Seu grupo desde 1993 aufere um salário fruto de contrato estabelecido com a UNICEF, no qual foram coordenadores nacionais de teatro comunitário. Onde realizavam formações juntos as comunidades acerca do teatro de intervenção, comunitário. Hoje têm um contrato com a TPA (Televisão Pública de Angola) e com a PGR(Procuradoria Geral da República), onde são assalariados. Para além dessas instituições o grupo semanalmente tem sempre uma agenda preenchida cooperando constantemente com quase todos os ministérios, empresas públicas e instituições privadas.

CONCLUSÃO
Se reconhece um artista através das suas obras. Os seus feitos e a sua trajetória marcaram e ainda no activo Manuel Teixeira tem marcado milhões de angolano. A história do teatro em Angola regista figuras e personagens emblemáticas marcantes e uma dessas personalidades é sem sombras de dúvidas, Manuel Teixeira. Sua imagem e fama foram difundidas com o místico grupo de teatro comunitário “JULU” durante as transmissões de várias campanhas e publicidades emitidas na altura na única estação televisiva do país, a TPA.
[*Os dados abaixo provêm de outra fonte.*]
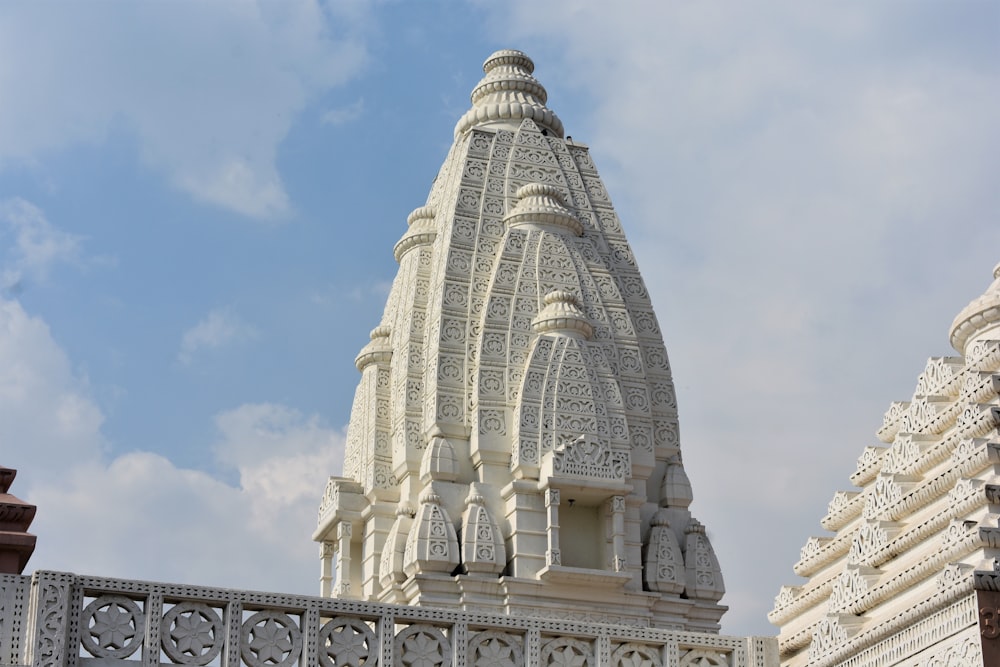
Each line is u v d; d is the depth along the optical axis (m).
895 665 22.00
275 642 23.05
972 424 24.69
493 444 43.25
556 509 42.09
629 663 25.06
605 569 42.28
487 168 47.78
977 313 27.44
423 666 23.81
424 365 45.50
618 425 43.84
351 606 23.56
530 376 43.59
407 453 44.31
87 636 22.00
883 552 24.86
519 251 45.84
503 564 41.72
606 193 49.44
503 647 24.42
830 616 24.20
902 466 26.72
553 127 50.53
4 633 21.67
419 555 41.50
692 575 44.19
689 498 45.44
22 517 22.86
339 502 45.84
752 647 25.61
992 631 20.27
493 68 52.56
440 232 47.44
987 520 22.67
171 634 22.44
Umas das questões que muitos dos alunos do ISART se debate é o seu perfil de saída depois da sua formação, pois muitos não perspetivam um futuro próximo próspero mas a vida de Manuel Teixeira poderá ser um incentivo catalisador na dinâmica de um mercado cada vez mais capitalista.
Durante o desenvolvimento deste trabalho, constatei que o caminho mais viável para a profissionalização do actor requer pelo menos uma formação acadêmica ou técnica; uma experiência considerável e comprovada e ser remunerado pelo exercício da mesma atividade.
Portanto, ainda existe uma esperança no fundo do túnel para os artistas que estão em processo de formação ainda que a luz não tenha dado o ar da sua graça, Manuel Teixeira revelou parte do seu sucesso. “Cada actor do JULU é um potencial em criar e apresentar projectos para as instituições”.